UCDs and DataLink

Mon Aug 15 10:50:45 CEST 2022

Dear Gregory, dear DAL,

On Tue, Aug 09, 2022 at 10:13:36AM +0000, Dubois-Felsmann, Gregory P. wrote:
> But Markus made a stronger point, which I think I can go ahead and quote, since the issue is public:
> > I'd argue against making any requirements on UCDs [in these sorts of contexts].
> > UCDs are mainly intended for ad-hoc or discovery use, like:
> > 
> > * a client sees an arbitrary VOTable and wants to get an idea what
> >   kind of physics is represented in order to suggest plots for it,
> >   perhaps match it with columns in other tables or similar.
> > 
> > * a client is looking for tables having a particular sort of data in
> >   the registry.
> 
> I'd like to push back a bit on how narrow that field of applicability is.
> 
> In particular, in the context of service descriptors, we are
> finding, as we actually implement the DataLink-intensive design of
> the Rubin Science Platform (RSP), that client software often needs
> some hints as to how to present, in a UI, the "optional" parameters
> to a service named in a service descriptor.  If a service
> descriptor represents a service for which there is an IVOA
> standard, of course, the client software UI can be written against
> the whole of that standard.  But if (as is _very_ frequently the
> case for us) the service descriptor points to a custom data
> service, the UCDs can be useful in providing rendering hints
> without our having to hard-code the client software against the
> specifics of the custom data services.

Well, that is *exactly* the kind of ad-hoc (that is: not governed by
a standard on the, if you will, presentation or application layers in
ISO/OSI lingo) use I was talking about, and to enable that kind of thing
we indeed need to urge data providers to annotate their data with
UCDs (and usually advise them as to what good UCDs might be).
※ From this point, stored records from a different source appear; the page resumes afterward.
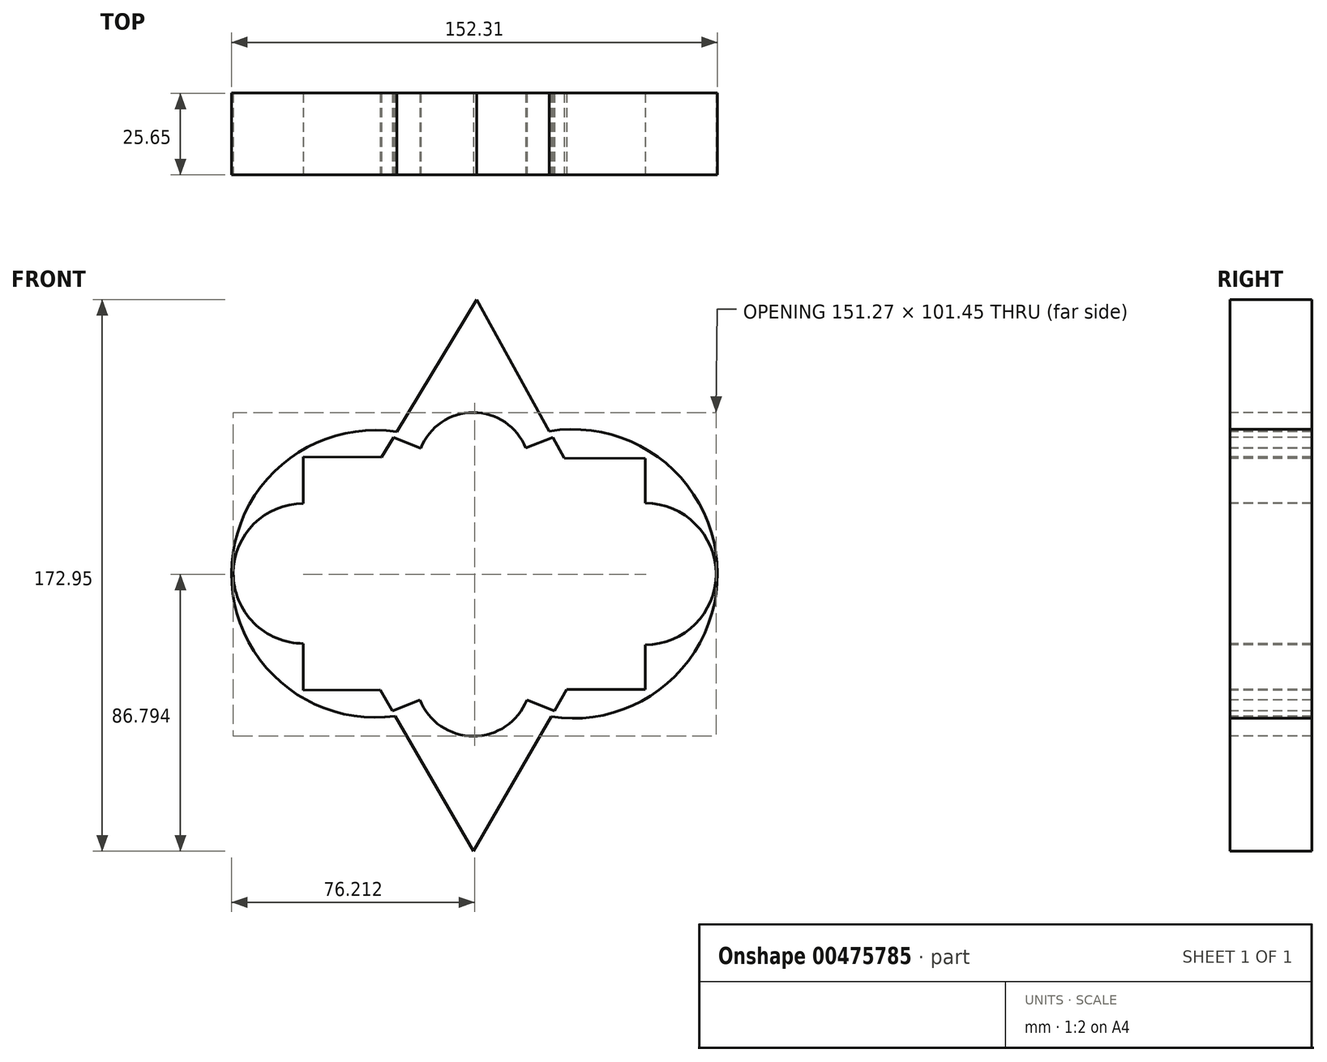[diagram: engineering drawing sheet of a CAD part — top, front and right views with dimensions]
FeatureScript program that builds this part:
annotation { "Feature Type Name" : "Feature", "Feature Type Description" : "" }
export const myFeature = defineFeature(function(context is Context, id is Id, definition is map)
    precondition{}
    {
        {
            var Q0;
            Q0=qCreatedBy(makeId("Front.planeOp"),FACE);
            var sketch = newSketch(context, id + "F0", { "sketchPlane" : qUnion([Q0])});
            skLineSegment(sketch, "E0.bottom", {"start": v(-17.15, 14.63) * mm, "end": v(17.15, 14.63) * mm});
            skLineSegment(sketch, "E0.top", {"start": v(-17.15, -14.63) * mm, "end": v(17.15, -14.63) * mm});
            skLineSegment(sketch, "E0.left", {"start": v(-17.15, 14.63) * mm, "end": v(-17.15, -14.63) * mm});
            skLineSegment(sketch, "E0.right", {"start": v(17.15, 14.63) * mm, "end": v(17.15, -14.63) * mm});
            skPoint(sketch, "E0.middle", {"position": v(0, 0) * mm});
            skLineSegment(sketch, "E1", {"start": v(0, 14.63) * mm, "end": v(0, 32.63) * mm});
            skPoint(sketch, "E1.endSnap0", {"position": v(0, 14.63) * mm});
            skLineSegment(sketch, "E2", {"start": v(0, -14.63) * mm, "end": v(0, -33.07) * mm});
            skPoint(sketch, "E2.endSnap0", {"position": v(0, -14.63) * mm});
            skCircle(sketch, "E3", {"center": v(0, 32.63) * mm, "radius": 17.72 * mm});
            skCircle(sketch, "E4", {"center": v(0, -33.07) * mm, "radius": 18.04 * mm});
            skArc(sketch, "E5", {"start": v(0, -33.07) * mm, "mid": v(76.5, -0.22) * mm, "end": v(0, 32.63) * mm});
            skArc(sketch, "E6", {"start": v(0, 32.63) * mm, "mid": v(-75.81, -0.22) * mm, "end": v(0, -33.07) * mm});
            skFitSpline(sketch, "E7", {"points": [v(-30.8, -0.22) * mm, v(-17.15, -14.63) * mm, v(17.15, -14.63) * mm, v(31.2, -0.22) * mm, v(17.15, 14.63) * mm, v(-17.15, 14.63) * mm, v(-30.8, -0.22) * mm]});
            skLineSegment(sketch, "E8", {"start": v(-30.8, -0.22) * mm, "end": v(-30.8, 44.8) * mm});
            skLineSegment(sketch, "E9", {"start": v(-30.8, -0.22) * mm, "end": v(-30.8, -45.24) * mm});
            skLineSegment(sketch, "E10", {"start": v(31.2, -0.22) * mm, "end": v(31.2, 45.08) * mm});
            skLineSegment(sketch, "E11", {"start": v(31.2, -0.22) * mm, "end": v(31.2, -45.52) * mm});
            skLineSegment(sketch, "E12", {"start": v(-17.15, -14.63) * mm, "end": v(-30.8, -45.24) * mm});
            skLineSegment(sketch, "E13", {"start": v(17.15, -14.63) * mm, "end": v(31.2, -45.52) * mm});
            skLineSegment(sketch, "E14", {"start": v(17.15, -14.63) * mm, "end": v(0, -33.07) * mm});
            skLineSegment(sketch, "E15", {"start": v(-17.15, -14.63) * mm, "end": v(0, -33.07) * mm});
            skLineSegment(sketch, "E16", {"start": v(-30.8, -45.24) * mm, "end": v(0, -33.07) * mm});
            skLineSegment(sketch, "E17", {"start": v(31.2, -45.52) * mm, "end": v(0, -33.07) * mm});
            skLineSegment(sketch, "E18", {"start": v(-17.15, 14.63) * mm, "end": v(0, 32.63) * mm});
            skLineSegment(sketch, "E19", {"start": v(-30.8, 44.8) * mm, "end": v(-17.15, 14.63) * mm});
            skLineSegment(sketch, "E20", {"start": v(0, 32.63) * mm, "end": v(17.15, 14.63) * mm});
            skLineSegment(sketch, "E21", {"start": v(31.2, 45.08) * mm, "end": v(17.15, 14.63) * mm});
            skLineSegment(sketch, "E22", {"start": v(0, 32.63) * mm, "end": v(31.2, 45.08) * mm});
            skLineSegment(sketch, "E23", {"start": v(0, 32.63) * mm, "end": v(-30.8, 44.8) * mm});
            skLineSegment(sketch, "E24", {"start": v(-30.8, -0.22) * mm, "end": v(-75.81, 0) * mm});
            skPoint(sketch, "E24.endSnap0", {"position": v(-17.15, 0) * mm});
            skLineSegment(sketch, "E25", {"start": v(-75.81, 0) * mm, "end": v(31.2, -0.22) * mm});
            skLineSegment(sketch, "E26", {"start": v(31.2, -0.22) * mm, "end": v(76.5, -0.31) * mm});
            skCircle(sketch, "E27", {"center": v(-53.3, -0.1) * mm, "radius": 21.93 * mm});
            skCircle(sketch, "E28", {"center": v(53.85, -0.26) * mm, "radius": 22.19 * mm});
            skLineSegment(sketch, "E29.bottom", {"start": v(-67.23, 16.83) * mm, "end": v(-39.38, 16.83) * mm});
            skLineSegment(sketch, "E29.top", {"start": v(-67.23, -17.05) * mm, "end": v(-39.38, -17.05) * mm});
            skLineSegment(sketch, "E29.left", {"start": v(-67.23, 16.83) * mm, "end": v(-67.23, -17.05) * mm});
            skLineSegment(sketch, "E29.right", {"start": v(-39.38, 16.83) * mm, "end": v(-39.38, -17.05) * mm});
            skLineSegment(sketch, "E30.bottom", {"start": v(39.2, 16.4) * mm, "end": v(68.5, 16.4) * mm});
            skLineSegment(sketch, "E30.top", {"start": v(39.2, -16.92) * mm, "end": v(68.5, -16.92) * mm});
            skLineSegment(sketch, "E30.left", {"start": v(39.2, 16.4) * mm, "end": v(39.2, -16.92) * mm});
            skLineSegment(sketch, "E30.right", {"start": v(68.5, 16.4) * mm, "end": v(68.5, -16.92) * mm});
            skArc(sketch, "E31", {"start": v(-67.23, -17.05) * mm, "mid": v(-53.3, -0.1) * mm, "end": v(-67.23, 16.83) * mm});
            skArc(sketch, "E32", {"start": v(-39.38, 16.83) * mm, "mid": v(-53.3, -0.1) * mm, "end": v(-39.38, -17.05) * mm});
            skArc(sketch, "E33", {"start": v(39.2, -16.92) * mm, "mid": v(53.85, -0.26) * mm, "end": v(39.2, 16.4) * mm});
            skArc(sketch, "E34", {"start": v(68.5, 16.4) * mm, "mid": v(53.85, -0.26) * mm, "end": v(68.5, -16.92) * mm});
            skArc(sketch, "E35", {"start": v(-67.23, 16.83) * mm, "mid": v(-38.67, 17.36) * mm, "end": v(-30.8, 44.8) * mm});
            skArc(sketch, "E36", {"start": v(31.2, 45.08) * mm, "mid": v(38.96, 16.57) * mm, "end": v(68.5, 16.4) * mm});
            skArc(sketch, "E37", {"start": v(68.5, -16.92) * mm, "mid": v(39, -17.07) * mm, "end": v(31.2, -45.52) * mm});
            skArc(sketch, "E38", {"start": v(-30.8, -45.24) * mm, "mid": v(-38.57, -17.65) * mm, "end": v(-67.23, -17.05) * mm});
            skLineSegment(sketch, "E39", {"start": v(-53.3, 36.41) * mm, "end": v(-53.3, -36.7) * mm});
            skLineSegment(sketch, "E40", {"start": v(53.85, -36.44) * mm, "end": v(53.85, 35.94) * mm});
            skLineSegment(sketch, "E41", {"start": v(-53.3, 36.41) * mm, "end": v(53.85, 35.94) * mm});
            skLineSegment(sketch, "E42", {"start": v(53.85, -36.44) * mm, "end": v(-53.3, -36.7) * mm});
            skCircle(sketch, "E43.cCircle", {"center": v(0.34, 50.35) * mm, "radius": 17.72 * mm, "construction": true});
            skLineSegment(sketch, "E43.0", {"start": v(30.69, 32.04) * mm, "end": v(-30.69, 33.23) * mm});
            skLineSegment(sketch, "E43.1", {"start": v(-30.69, 33.23) * mm, "end": v(1.03, 85.78) * mm});
            skLineSegment(sketch, "E43.2", {"start": v(1.03, 85.78) * mm, "end": v(30.69, 32.04) * mm});
            skCircle(sketch, "E44.cCircle", {"center": v(0, -51.1) * mm, "radius": 18.04 * mm, "construction": true});
            skLineSegment(sketch, "E44.0", {"start": v(-31.24, -33.07) * mm, "end": v(31.24, -33.07) * mm});
            skLineSegment(sketch, "E44.1", {"start": v(31.24, -33.07) * mm, "end": v(0, -87.17) * mm});
            skLineSegment(sketch, "E44.2", {"start": v(0, -87.17) * mm, "end": v(-31.24, -33.07) * mm});
            skSolve(sketch);
        }
        {
            var Q0;
            {var subQ3=sQuery(id+"F0.wireOp",EDGE,"E3");var subQ6=sQuery(id+"F0.wireOp",EDGE,"E5");var subQ8=makeQuery(id+"F0.imprint","INTERSECT",VERTEX,{"derivedFrom":[subQ3,subQ6]});Q0=makeQuery(id+"F0.imprint","IMPRINT",FACE,{"disambiguationData":[TD([[makeQuery(id+"F0.imprint","IMPRINT",EDGE,{"disambiguationData":[TD([[subQ8,-1.0]])],"derivedFrom":subQ3}),-1.0]])]});}
            extrude(context, id + "F1", {"entities" : qUnion([Q0]), "oppositeDirection" : true, "depth" : 25.4 * mm});
        }
        {
            var Q0;
            Q0 = qSketchRegion(id + "F0", true);
            extrude(context, id + "F2", {"entities" : qUnion([Q0]), "operationType" : NewBodyOperationType.ADD, "oppositeDirection" : true, "depth" : 25.65 * mm});
        }
    });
What I was arguing against is that standards require ("MUST") all of
column name, utype, and UCD at the same time, as that has led to a
continuous stream of errata while actual clients didn't actually care
because they were using either the name (e.g., obscore) or the utype
(e.g., SSAP).  And rightly so.  We should give *one* way to find
columns, and only one (my take: column names are just fine).

A side benefit of not having exact UCDs as requirements in standards
is, by the way, that providers can attach richer semantics to their
columns as appropriate.  As an example, take SSAP, which says that
services can give a column with the utype Target.Redshift.  The
current spec *forces* that column's UCD to be src.redshift.

Now consider an SSA service with Gaia RP/BP (low-resolution) spectra;
whatever redshifts you estimate from those probably won't count as
spectroscopic, and so to reinforce that point, I might like to have a
UCD of src.redshift.phot there.  Since SSA has fixed UCDs, my service
would (probably[1]) become invalid then -- for no good reason.

That's where my proposal comes from:  In future standards, let's give
advice as to suitable UCDs, but let's not require (and not even
recommend ("should"), as that would result in warnings) them.
Whether we ought to open up existing standards as we revise them --
well, you'd certainly have my support...

              -- Markus

[1] Though of course, given that that column is tagged optional, it
is unclear whether a validator should raise an error if there is a
column with utype Target.Redshift but some other UCD; repeating my
usual pitch: Let's avoid optional features, and let's be clear on
what breaks if a requirement is violated.  If it turns out that
nothing breaks, then let's drop the requirement.